Well, from that baseline, I suppose I should be compassionate towards myself, and 11 days without seeing anyone else (if you don’t count the gowned up swabbers on day 1, 5 and 9, or the Lowry-stick figures on Hindley Street, ten floors below).
Yesterday. Um, so long ago I don’t remember. This time 24 hours ago I was finishing off the daily reading from the Introductory Readings in Anthropology (see blog post here).
Breakfast was early because there was another intake of international arrivals (though the cap is getting halved next week, with implications for a) the medi-hotels and b) me getting outa here in September).

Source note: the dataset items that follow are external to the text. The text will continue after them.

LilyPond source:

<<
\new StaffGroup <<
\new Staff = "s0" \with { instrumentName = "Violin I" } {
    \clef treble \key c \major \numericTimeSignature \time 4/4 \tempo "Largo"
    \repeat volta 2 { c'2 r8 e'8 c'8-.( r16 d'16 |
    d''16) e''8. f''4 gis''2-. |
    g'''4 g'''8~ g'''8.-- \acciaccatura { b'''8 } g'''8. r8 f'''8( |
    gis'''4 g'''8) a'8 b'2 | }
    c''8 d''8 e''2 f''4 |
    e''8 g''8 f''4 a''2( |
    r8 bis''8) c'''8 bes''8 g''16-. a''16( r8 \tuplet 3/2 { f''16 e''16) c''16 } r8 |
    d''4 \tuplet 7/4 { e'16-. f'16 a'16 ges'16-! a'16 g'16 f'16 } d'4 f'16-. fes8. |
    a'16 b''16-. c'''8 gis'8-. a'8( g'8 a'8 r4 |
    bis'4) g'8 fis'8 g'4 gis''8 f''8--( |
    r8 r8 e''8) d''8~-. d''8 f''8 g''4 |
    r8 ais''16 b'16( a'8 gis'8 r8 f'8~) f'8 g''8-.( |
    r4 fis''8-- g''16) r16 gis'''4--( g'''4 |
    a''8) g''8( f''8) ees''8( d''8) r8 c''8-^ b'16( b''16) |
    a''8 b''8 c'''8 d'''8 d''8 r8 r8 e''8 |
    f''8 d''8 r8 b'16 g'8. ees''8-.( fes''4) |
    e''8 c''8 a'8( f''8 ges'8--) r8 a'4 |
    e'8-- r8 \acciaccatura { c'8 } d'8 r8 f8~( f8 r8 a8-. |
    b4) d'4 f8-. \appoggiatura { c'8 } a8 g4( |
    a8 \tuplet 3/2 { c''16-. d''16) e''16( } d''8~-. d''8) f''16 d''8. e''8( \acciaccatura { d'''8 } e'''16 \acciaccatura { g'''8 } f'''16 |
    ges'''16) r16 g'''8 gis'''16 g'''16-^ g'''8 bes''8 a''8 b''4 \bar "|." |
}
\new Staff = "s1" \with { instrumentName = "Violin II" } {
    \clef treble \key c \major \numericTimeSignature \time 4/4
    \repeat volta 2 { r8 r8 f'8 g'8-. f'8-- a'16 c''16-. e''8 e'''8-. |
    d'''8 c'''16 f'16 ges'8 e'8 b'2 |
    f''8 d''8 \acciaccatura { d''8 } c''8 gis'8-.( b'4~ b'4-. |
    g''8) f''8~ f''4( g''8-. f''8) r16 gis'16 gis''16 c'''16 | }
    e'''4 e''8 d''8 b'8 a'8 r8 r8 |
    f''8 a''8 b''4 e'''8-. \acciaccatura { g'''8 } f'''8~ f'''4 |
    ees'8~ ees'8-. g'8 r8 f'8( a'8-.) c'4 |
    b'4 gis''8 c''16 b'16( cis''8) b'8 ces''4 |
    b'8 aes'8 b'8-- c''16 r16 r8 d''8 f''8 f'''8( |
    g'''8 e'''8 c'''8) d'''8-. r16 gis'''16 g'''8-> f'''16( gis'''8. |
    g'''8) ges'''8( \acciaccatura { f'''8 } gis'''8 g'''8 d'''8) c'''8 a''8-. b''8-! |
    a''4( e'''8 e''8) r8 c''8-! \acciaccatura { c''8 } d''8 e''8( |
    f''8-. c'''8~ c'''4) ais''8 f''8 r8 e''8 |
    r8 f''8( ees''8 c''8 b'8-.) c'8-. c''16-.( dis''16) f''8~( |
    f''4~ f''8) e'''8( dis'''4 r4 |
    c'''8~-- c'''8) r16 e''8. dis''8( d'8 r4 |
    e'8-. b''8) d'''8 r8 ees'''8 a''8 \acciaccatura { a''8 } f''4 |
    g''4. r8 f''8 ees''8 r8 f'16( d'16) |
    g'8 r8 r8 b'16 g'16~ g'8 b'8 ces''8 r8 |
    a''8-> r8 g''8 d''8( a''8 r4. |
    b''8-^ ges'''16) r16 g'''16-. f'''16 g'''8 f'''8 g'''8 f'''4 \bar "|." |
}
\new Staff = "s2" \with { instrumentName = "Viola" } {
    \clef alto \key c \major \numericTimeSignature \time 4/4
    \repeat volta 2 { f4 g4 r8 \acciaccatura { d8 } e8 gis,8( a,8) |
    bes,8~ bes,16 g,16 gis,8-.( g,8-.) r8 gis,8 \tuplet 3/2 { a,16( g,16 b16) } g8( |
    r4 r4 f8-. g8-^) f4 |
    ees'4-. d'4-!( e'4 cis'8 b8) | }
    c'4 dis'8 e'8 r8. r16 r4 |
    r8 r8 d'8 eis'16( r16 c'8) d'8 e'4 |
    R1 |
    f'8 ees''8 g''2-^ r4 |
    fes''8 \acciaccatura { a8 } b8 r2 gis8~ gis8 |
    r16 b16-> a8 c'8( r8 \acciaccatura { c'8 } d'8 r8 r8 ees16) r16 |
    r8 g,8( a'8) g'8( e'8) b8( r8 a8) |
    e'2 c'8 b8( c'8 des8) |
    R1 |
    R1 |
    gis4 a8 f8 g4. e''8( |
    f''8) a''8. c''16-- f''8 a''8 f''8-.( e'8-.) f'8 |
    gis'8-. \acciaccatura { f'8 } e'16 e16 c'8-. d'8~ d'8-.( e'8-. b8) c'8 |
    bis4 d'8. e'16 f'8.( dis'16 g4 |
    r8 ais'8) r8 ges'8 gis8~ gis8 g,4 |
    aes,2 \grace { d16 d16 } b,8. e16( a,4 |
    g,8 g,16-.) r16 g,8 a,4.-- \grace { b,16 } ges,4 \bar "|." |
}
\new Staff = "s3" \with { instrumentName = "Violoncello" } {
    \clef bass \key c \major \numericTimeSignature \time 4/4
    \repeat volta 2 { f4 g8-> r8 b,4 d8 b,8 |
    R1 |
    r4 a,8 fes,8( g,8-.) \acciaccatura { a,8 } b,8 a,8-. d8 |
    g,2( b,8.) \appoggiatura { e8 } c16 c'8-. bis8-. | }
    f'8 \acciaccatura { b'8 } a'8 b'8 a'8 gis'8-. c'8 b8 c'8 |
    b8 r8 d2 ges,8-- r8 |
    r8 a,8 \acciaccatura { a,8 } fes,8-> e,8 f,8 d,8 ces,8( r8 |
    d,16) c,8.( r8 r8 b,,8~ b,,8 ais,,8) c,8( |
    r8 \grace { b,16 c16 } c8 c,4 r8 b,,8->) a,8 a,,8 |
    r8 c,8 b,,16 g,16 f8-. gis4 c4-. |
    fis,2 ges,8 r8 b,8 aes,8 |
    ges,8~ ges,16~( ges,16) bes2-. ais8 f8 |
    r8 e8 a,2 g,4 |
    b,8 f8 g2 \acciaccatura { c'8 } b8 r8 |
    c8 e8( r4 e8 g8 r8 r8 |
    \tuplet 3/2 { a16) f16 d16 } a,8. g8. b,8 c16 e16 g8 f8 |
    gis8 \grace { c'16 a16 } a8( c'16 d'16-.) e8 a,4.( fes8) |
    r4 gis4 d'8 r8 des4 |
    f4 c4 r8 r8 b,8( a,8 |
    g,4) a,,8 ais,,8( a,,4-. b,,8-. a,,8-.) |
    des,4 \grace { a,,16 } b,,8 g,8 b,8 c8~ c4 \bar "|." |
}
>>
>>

I did the blogging for that post, then a Shut Up and Write with my very good friend Heather Smith. I did some more writing, and a bit of plotting of First Day Out Of Quarantine (involves getting a bike serviced – I’d rather be cycling than riding a bus, just in general, but especially now – and also buying a second hand back pack that can cope with 40kg of bricks and weights).
On that – I am not an idiot (well…) and won’t be trying to go straight back to my old distances and weight amounts (I yomp around Alexandra Park with 35 to 40 kgs of weight). However, I want to build up to that fairly quickly, and I’ve mapped out five different routes (including a monster one down to Glenelg and back the long way) that I want to do fairly regularly in my 67 (plus?) days on the outside, because there is still lard to shed, strength to gain and then maintain.
After lunch I thought I’d try to treat myself to some Crap TV. The Crap TV in question was “Fear is the Key” a 1972 action film based on an Alistair MacLean novel. Nice set-up (guy hears his wife and mate machine-gunned by a plane), then an interminable car chase and… yeah, I lost the will to live.
Sorted out meeting up with a friend this Sunday (we will watch Kurosawa’s epic Ran).
No actual exercise – I’d been wellying it with the theraband and my body said “hey, old man, a day off” and I listened.
Um… chat with Dr Termagant on Zoom.
Um… managed to turn up late to a scheduled zoom (see brain fog above). Thanks to Brian and Jane for their understanding. We are in the final stages of agreeing an Exciting Project (nb what I find Exciting is not a universal thing – your mileage may vary).
Went to bed early, having forgotten to blog, with plan to wake up and watch the tennis and do some overdue Climate Emergency Manchester writing (for the impending “Strawberry Snapshot”).
This I did. Mr Federer kept up his end of the bargain by winning in straight sets (the first one was a bit of an epic). For me he will always be the greatest male tennis player. That’s partly due to the elegance of his play, but also the way he conducts himself, the honesty he brings to his interviews, the bloody-mindedness to his recoveries (two knee surgeries last year). Can he get to the final? Can he beat the likely other finalist? Probably not, which is a pity but a) never say never and b) the effort is worth it.
Many years ago I read an Alistair MacLean novel, “The Trustee From the Toolroom”; one of the best I have ever read!
Isn’t that a Nevil Shute? Now he was great!
That just shows my memory is rubbish; you are quite right, memory jogged, it was Nevil Shute!